▶ _Document text_:
Content starts

An Insiders View of the Tertiary Education Sector in New Zealand

Continuing in our popular series of Migrants Tales, first hand accounts of the migrant experience of New Zealand taken from places around the net.

For more Migrants Tales please click on the link in the header above.

This account was first published on the forum at Expatexposed.com, a not for profit emigration forum, with a community of people who are free to discus their experiences of New Zealand without fear of censorship or moderation

This is one migrant’s experience; his opinion about the quality of New Zealand’s tertiary education sector, as told from the view point of an educator. It was written in response to this question

New Zealand is pushing itself as a quality destination for international students again because the Canterbury rebuild offered a lot of career opportunities.

Just wondering, for those of you who’ve had experience with the New Zealand tertiary education system, what were your impressions of it? If you were given another choice, would you still choose to study in New Zealand?

Response

Well, it depends a lot on what you study. If you’re interested in study in the arts, humanities, or law, forget it. The arts and humanities are under constant threat, MUCH more so than elsewhere in the world.

I did my degrees in the US and EU, and I’ve taught in higher education in the US and NZ, and let me tell you: In terms of rigor the US and Europe blow New Zealand (AND Australia) completely out of the water.

The degrees here are three years in duration, followed by an “honours” year. The “honours” year is comparable to what I did in the third year of my B.A. at a less-than-renowned regional American university.

Content ends

▶ _Data excerpts_:
Content starts

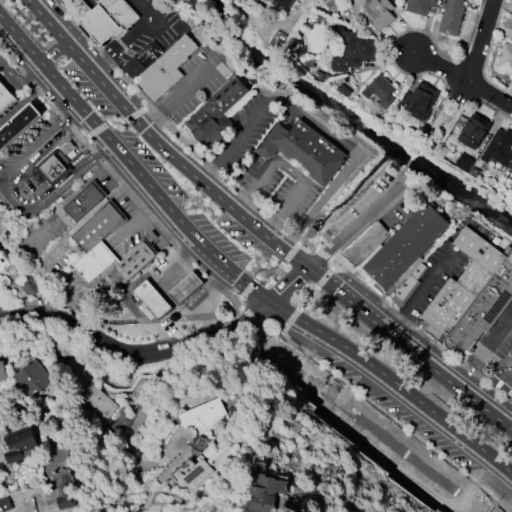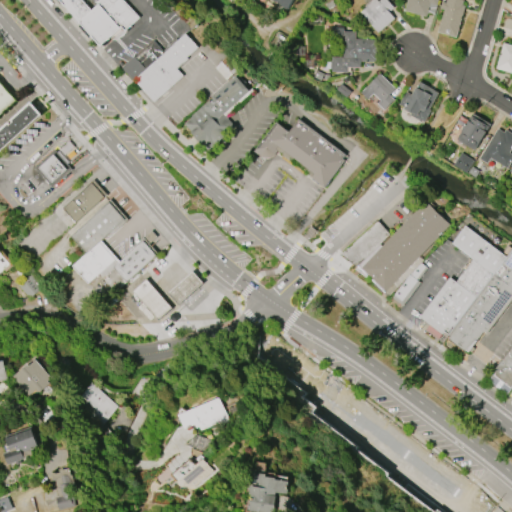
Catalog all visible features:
building: (284, 3)
building: (286, 3)
building: (421, 6)
building: (422, 6)
building: (76, 7)
park: (365, 8)
park: (365, 8)
building: (119, 11)
building: (378, 13)
building: (379, 13)
building: (101, 17)
building: (450, 17)
building: (451, 17)
building: (98, 22)
road: (268, 28)
road: (126, 34)
road: (481, 42)
building: (351, 49)
building: (352, 51)
road: (53, 53)
building: (505, 58)
building: (505, 58)
building: (166, 67)
building: (226, 68)
road: (441, 68)
building: (160, 69)
road: (19, 84)
road: (179, 91)
building: (379, 91)
building: (379, 92)
building: (5, 96)
road: (25, 97)
building: (5, 98)
road: (491, 98)
building: (419, 101)
building: (419, 101)
road: (489, 105)
road: (437, 112)
building: (217, 113)
building: (216, 114)
road: (450, 121)
road: (114, 122)
road: (319, 123)
building: (17, 124)
road: (169, 127)
building: (473, 131)
building: (472, 132)
building: (499, 147)
building: (499, 148)
building: (303, 149)
building: (304, 150)
road: (407, 160)
building: (463, 162)
building: (464, 163)
building: (53, 168)
building: (55, 169)
road: (288, 169)
building: (511, 169)
building: (511, 171)
road: (114, 177)
road: (466, 177)
road: (397, 178)
road: (68, 195)
road: (13, 197)
building: (84, 201)
building: (83, 202)
road: (137, 216)
road: (255, 229)
building: (365, 243)
road: (330, 244)
building: (405, 245)
building: (405, 246)
building: (107, 250)
road: (285, 259)
road: (177, 260)
building: (5, 262)
building: (3, 263)
building: (507, 270)
road: (231, 271)
building: (30, 285)
building: (29, 286)
building: (185, 288)
road: (421, 293)
road: (307, 297)
road: (191, 298)
building: (152, 299)
road: (381, 300)
building: (475, 300)
building: (161, 311)
building: (484, 314)
road: (258, 317)
building: (511, 346)
road: (483, 348)
road: (137, 352)
building: (2, 371)
building: (2, 371)
building: (503, 373)
building: (31, 378)
building: (33, 378)
road: (0, 403)
building: (98, 404)
road: (507, 414)
building: (204, 415)
building: (205, 415)
road: (395, 421)
road: (133, 426)
building: (198, 442)
building: (21, 446)
building: (22, 446)
building: (192, 470)
building: (63, 488)
building: (64, 489)
building: (265, 492)
road: (505, 504)
road: (294, 511)
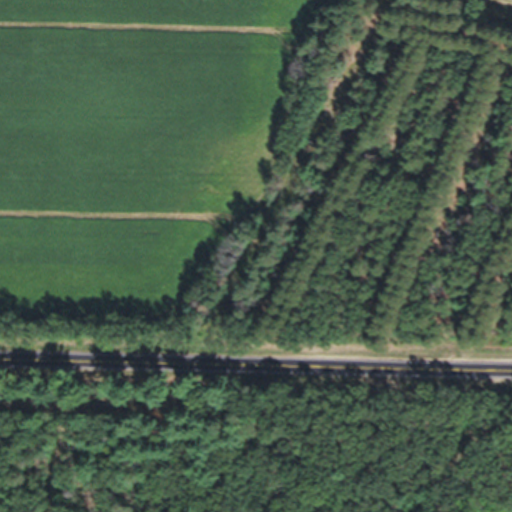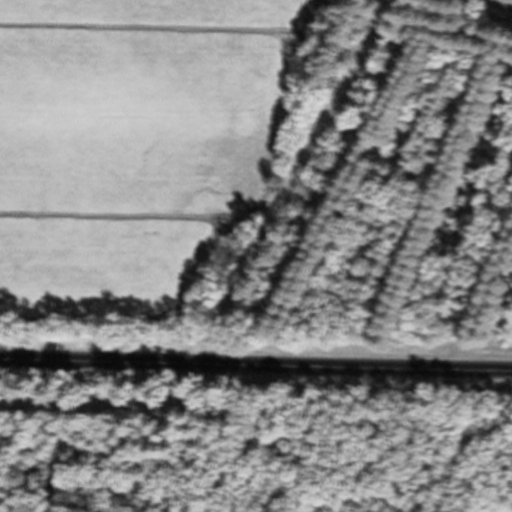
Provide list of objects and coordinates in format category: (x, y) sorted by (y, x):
road: (256, 361)
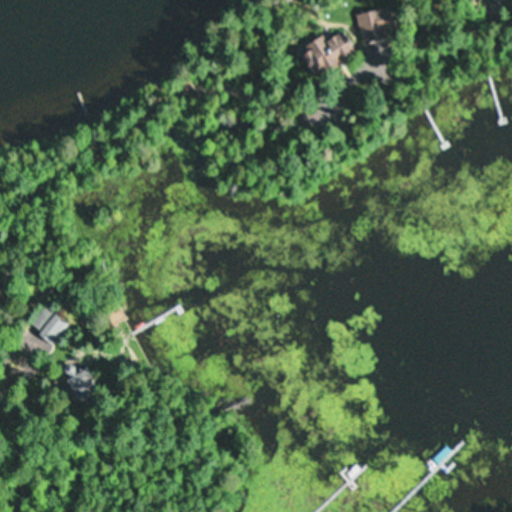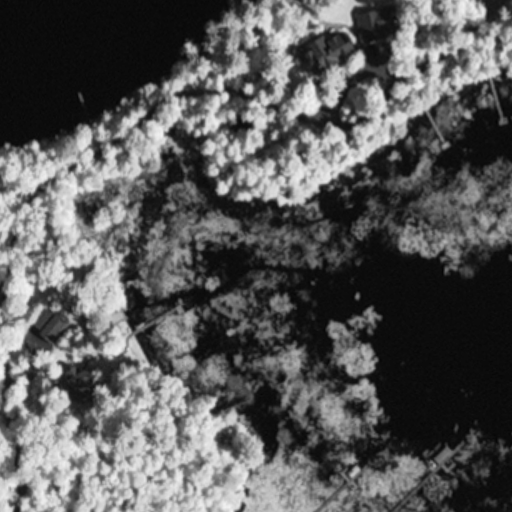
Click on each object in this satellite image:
building: (371, 26)
building: (324, 53)
building: (45, 330)
building: (143, 333)
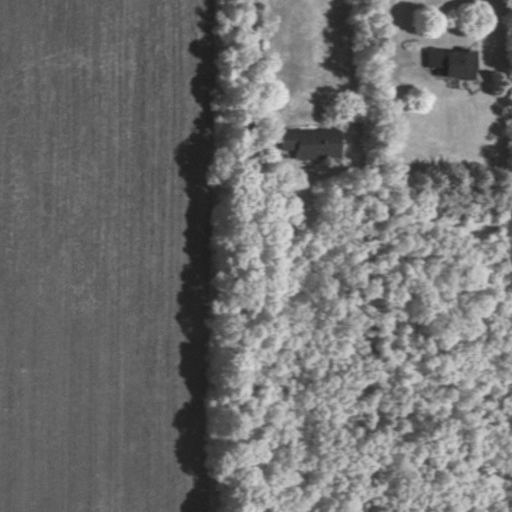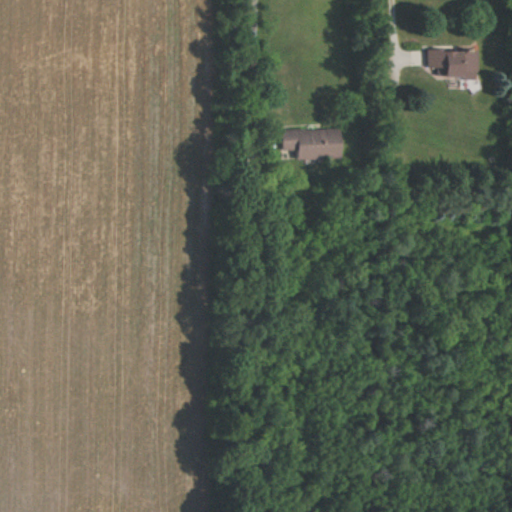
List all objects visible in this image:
road: (390, 32)
building: (449, 63)
road: (251, 68)
building: (308, 142)
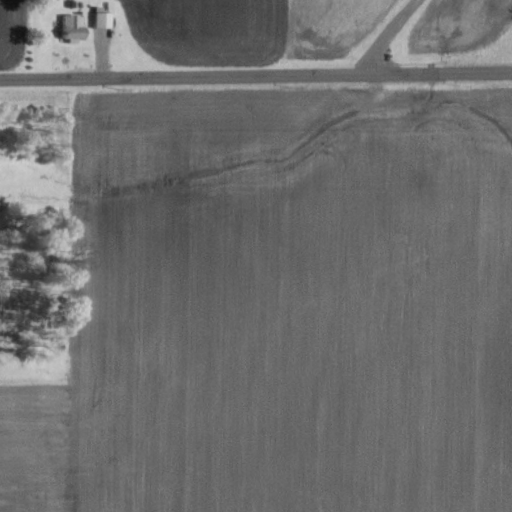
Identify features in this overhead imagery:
building: (102, 20)
road: (390, 34)
road: (255, 69)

Content ends

▶ _Required work_:
**1)** Answer these from the account of New Zealand's tertiary education sector:
(a) On which website's forum was the account first published?
(b) Where did the writer earn degrees?
(c) How many years do degrees in New Zealand last before the "honours" year?
**2)** From the account of New Zealand's tertiary education sector, extract the stretch from "Continuing in our" through "the header above.".
The rows are separate material from the account of New Zealand's tertiary education sector.

▶ _Your responses_:
**1)**
(a) Expatexposed.com
(b) In the US and EU
(c) Three years

**2)**
Continuing in our popular series of Migrants Tales, first hand accounts of the migrant experience of New Zealand taken from places around the net.

For more Migrants Tales please click on the link in the header above.